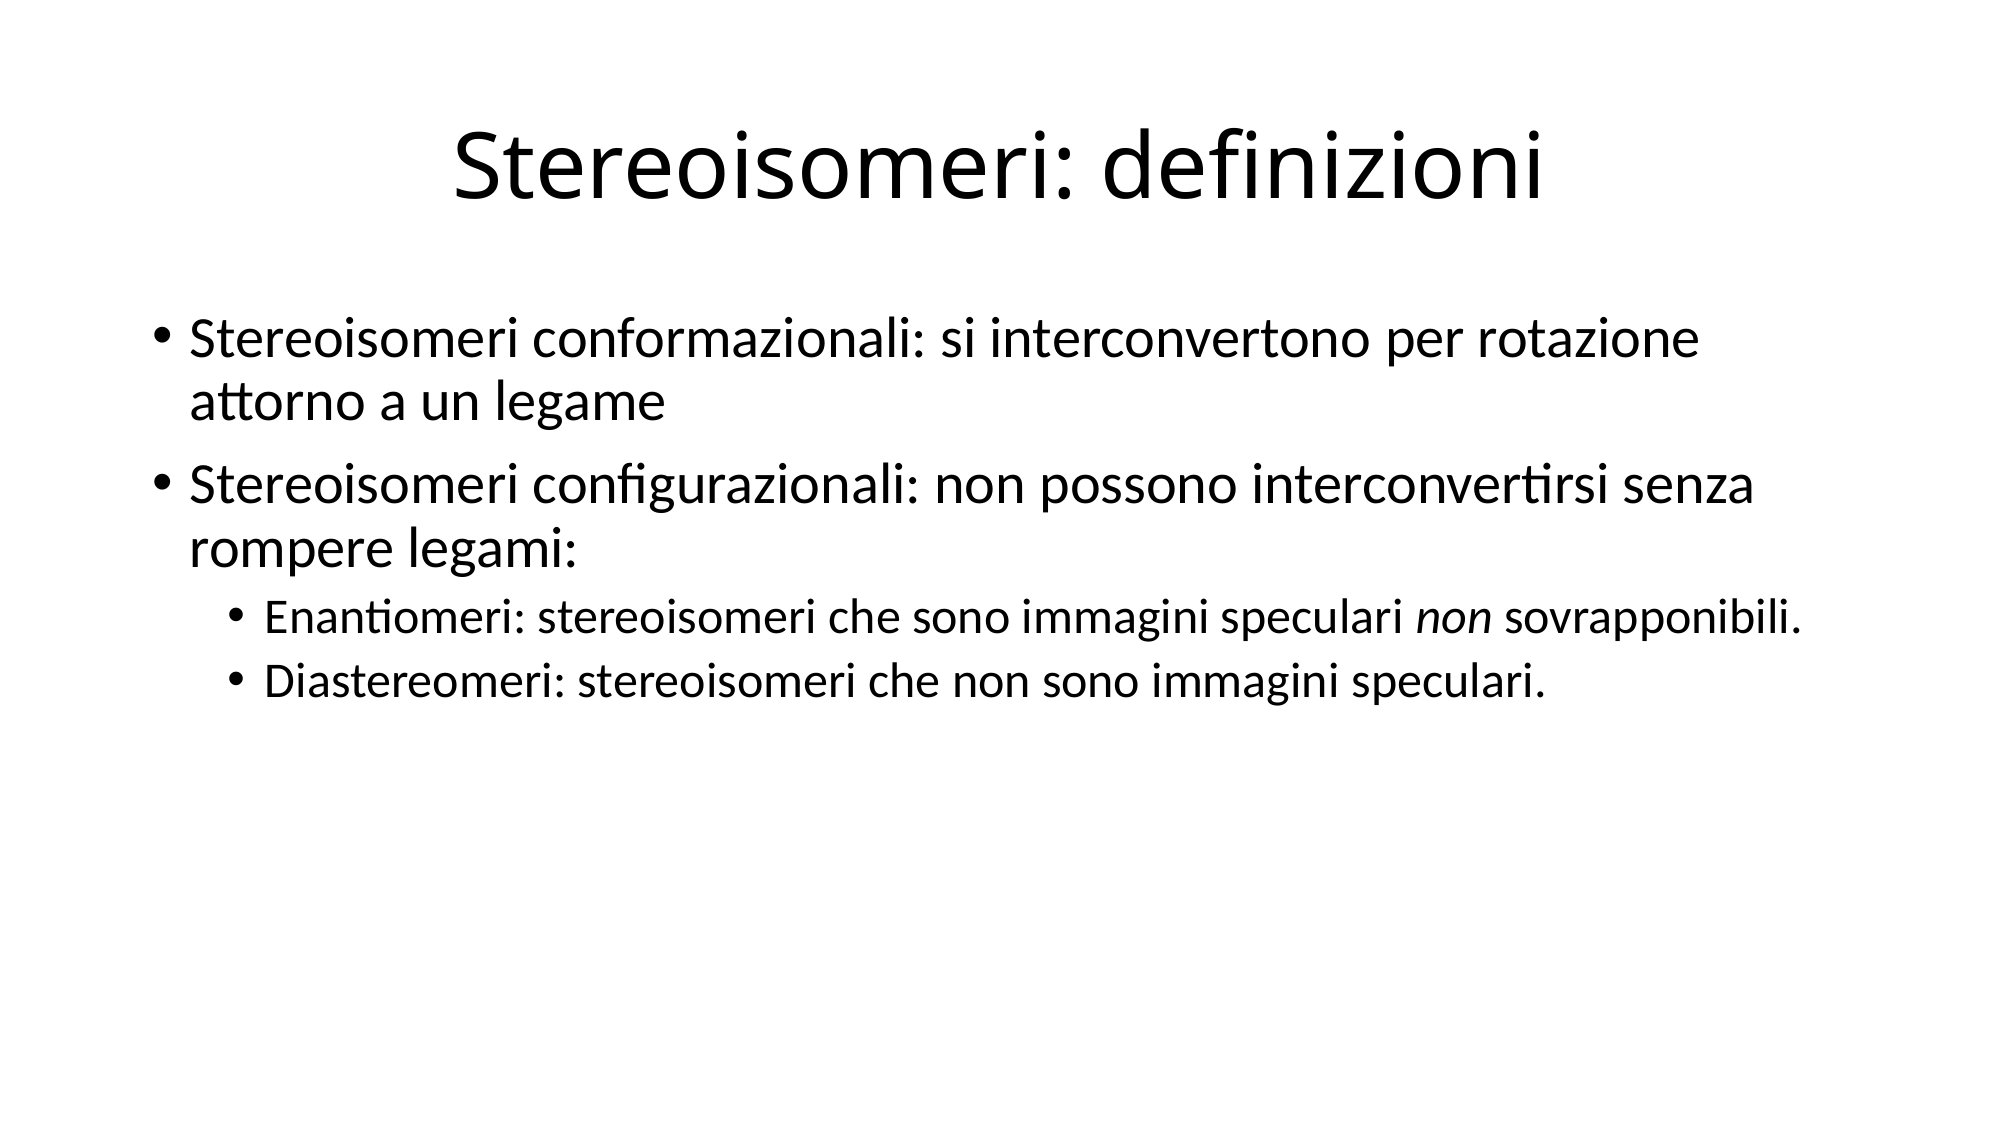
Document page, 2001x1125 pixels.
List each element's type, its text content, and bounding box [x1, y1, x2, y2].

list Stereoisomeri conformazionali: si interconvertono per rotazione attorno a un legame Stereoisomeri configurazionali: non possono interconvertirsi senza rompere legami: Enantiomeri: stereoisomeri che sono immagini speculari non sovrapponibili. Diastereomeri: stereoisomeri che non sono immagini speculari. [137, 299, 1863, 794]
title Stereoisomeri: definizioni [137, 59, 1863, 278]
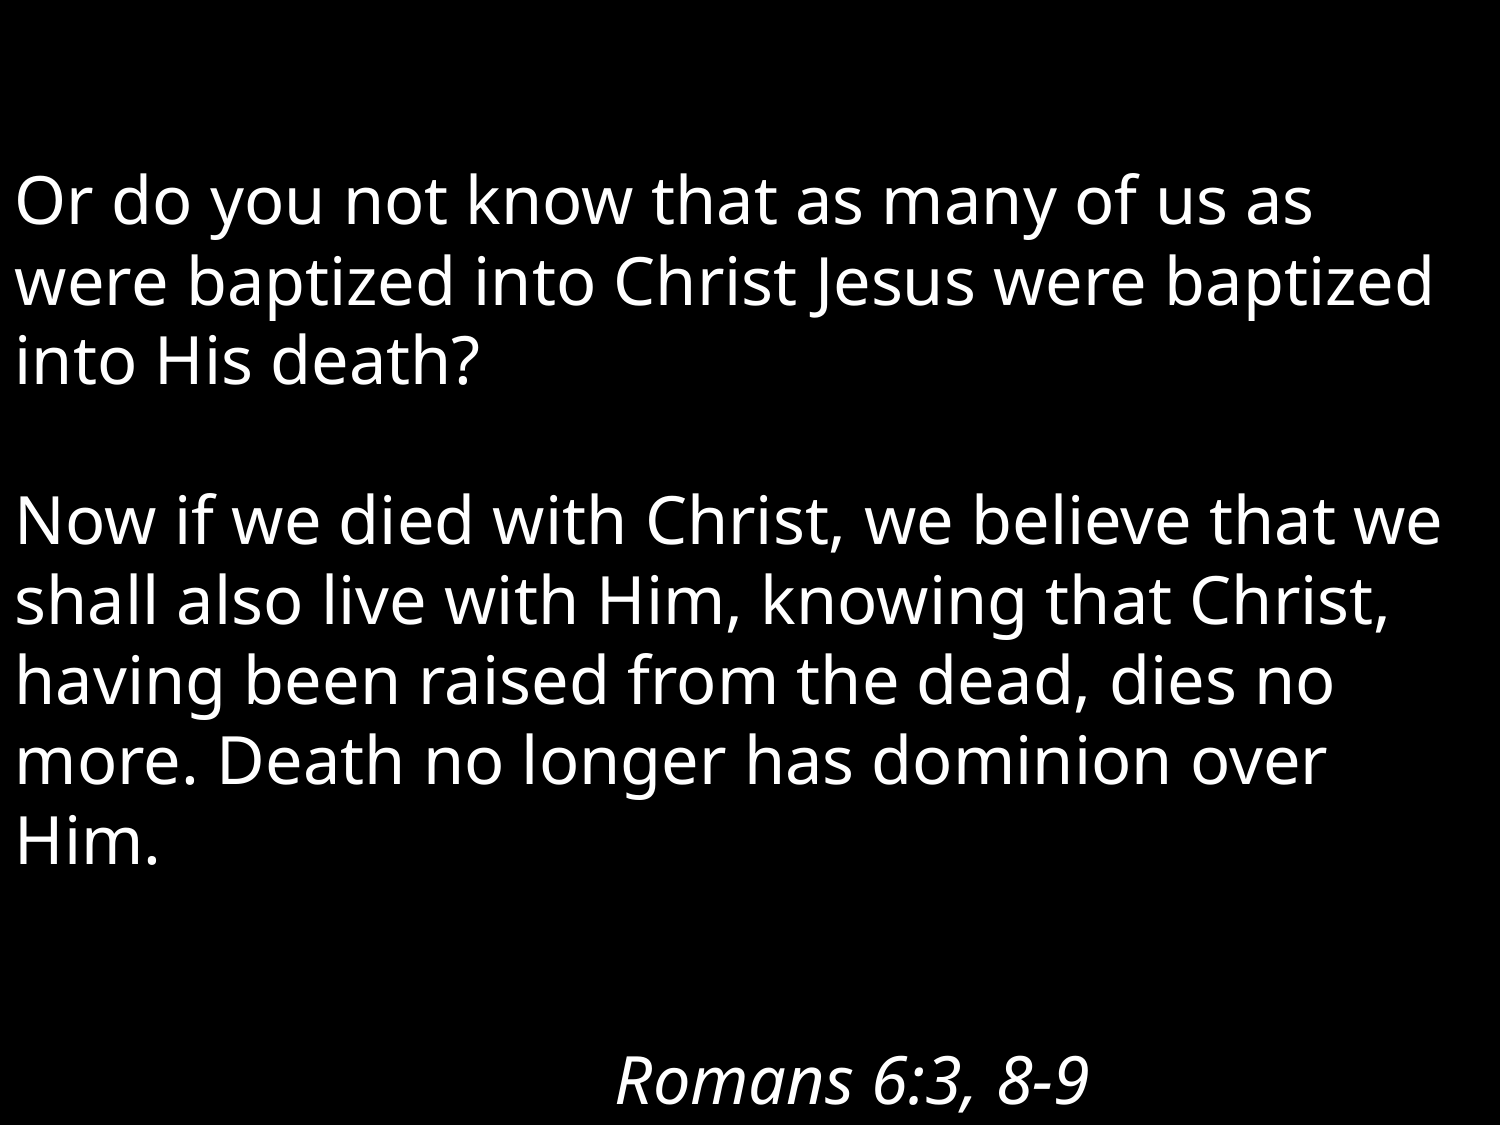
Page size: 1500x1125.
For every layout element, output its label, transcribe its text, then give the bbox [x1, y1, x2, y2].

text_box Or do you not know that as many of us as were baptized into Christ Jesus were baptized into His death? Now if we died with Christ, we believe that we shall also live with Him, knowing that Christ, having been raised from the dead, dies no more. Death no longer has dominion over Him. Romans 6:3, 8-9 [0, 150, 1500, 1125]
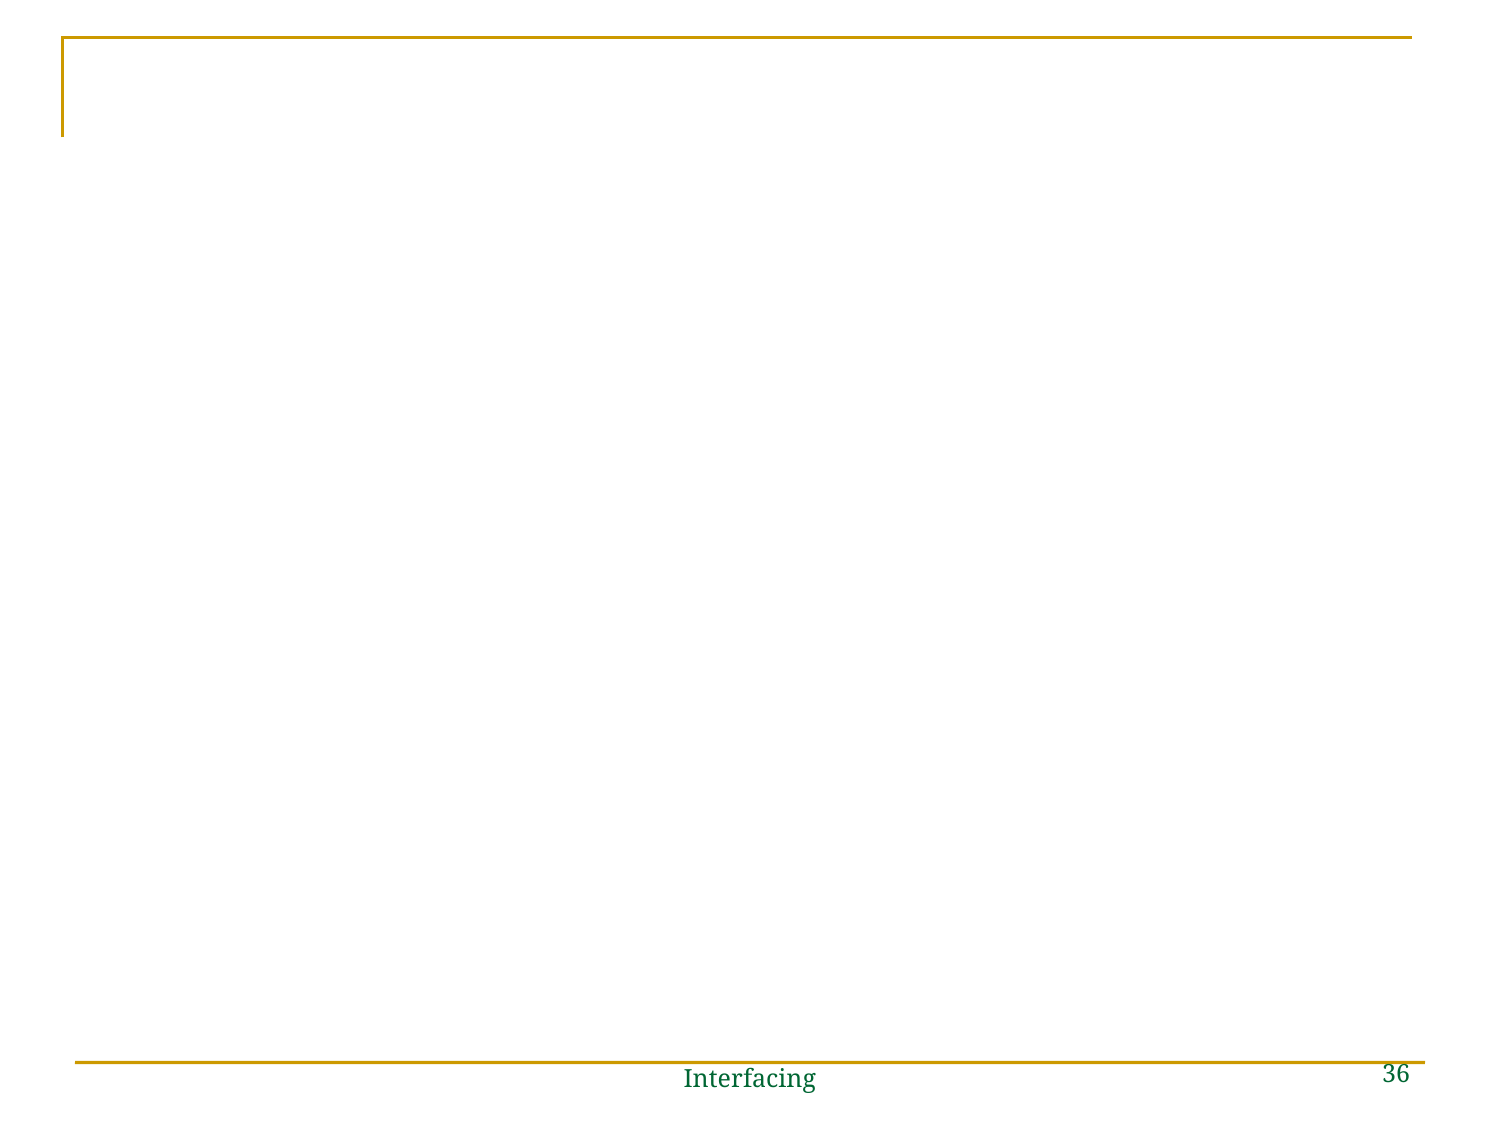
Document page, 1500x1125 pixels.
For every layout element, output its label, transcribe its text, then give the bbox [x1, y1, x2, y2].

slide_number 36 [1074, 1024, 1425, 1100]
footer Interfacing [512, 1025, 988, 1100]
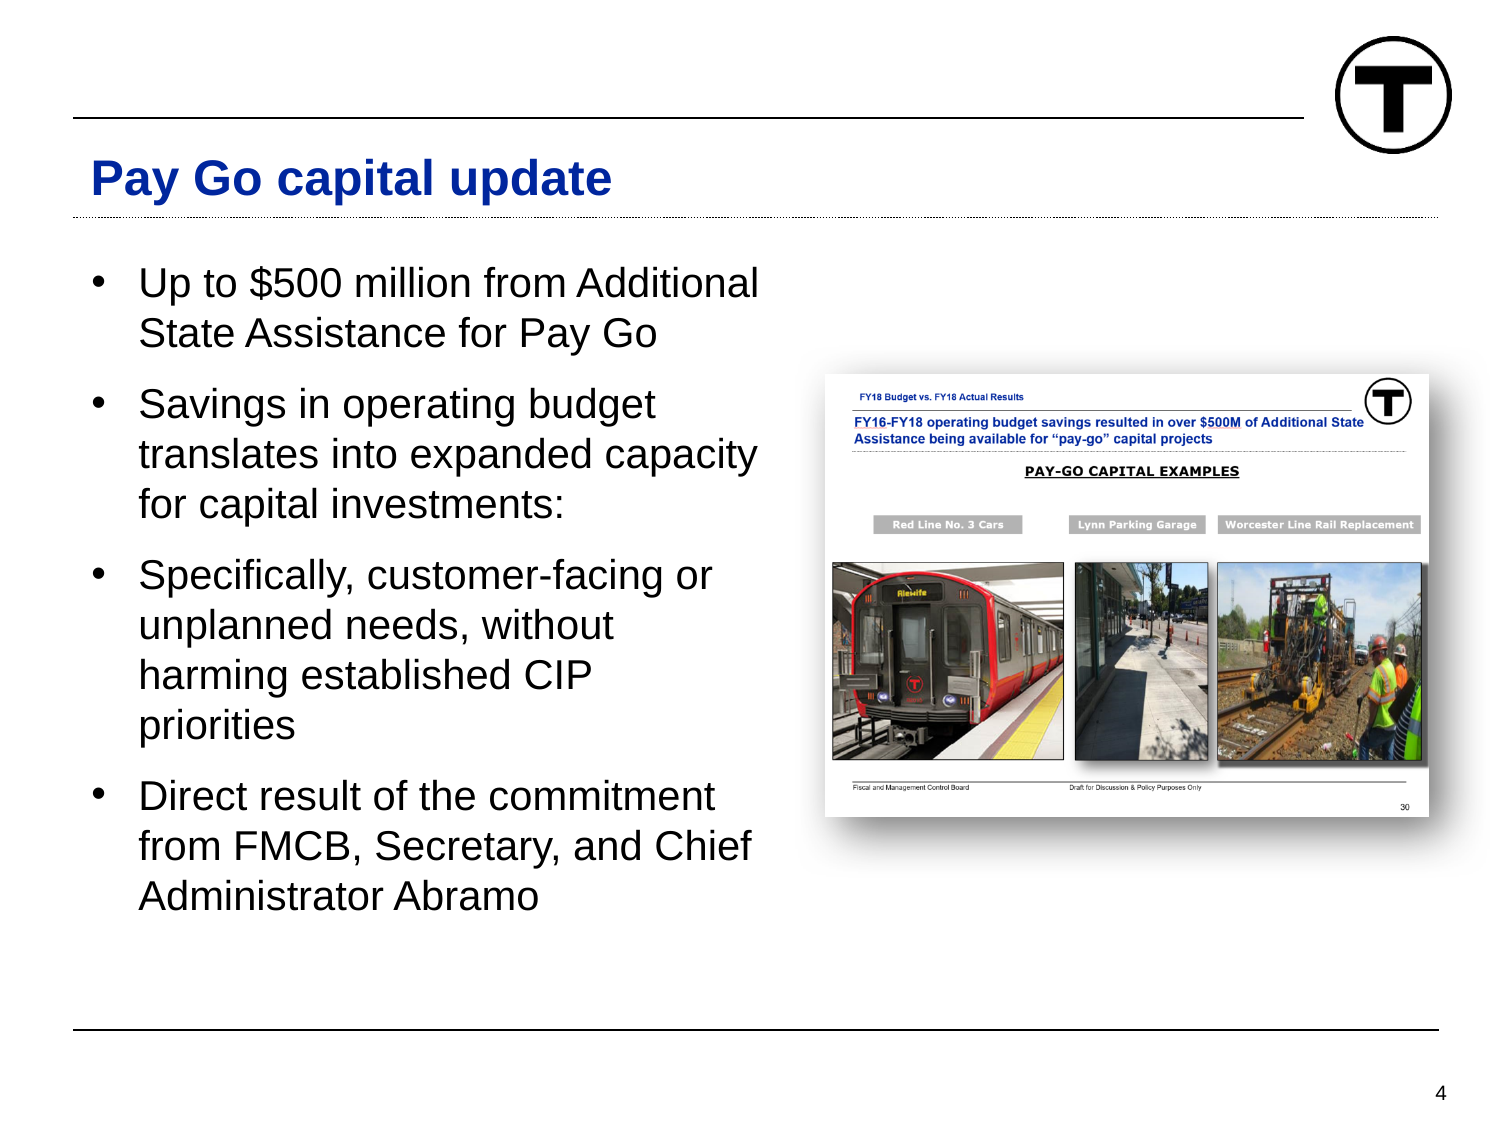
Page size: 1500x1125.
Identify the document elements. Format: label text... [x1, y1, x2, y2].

------------

_Exercise instructions_
Looking at the records above, work out how many lines include the string "pixels". Give the number and nothing else.

_Response_
2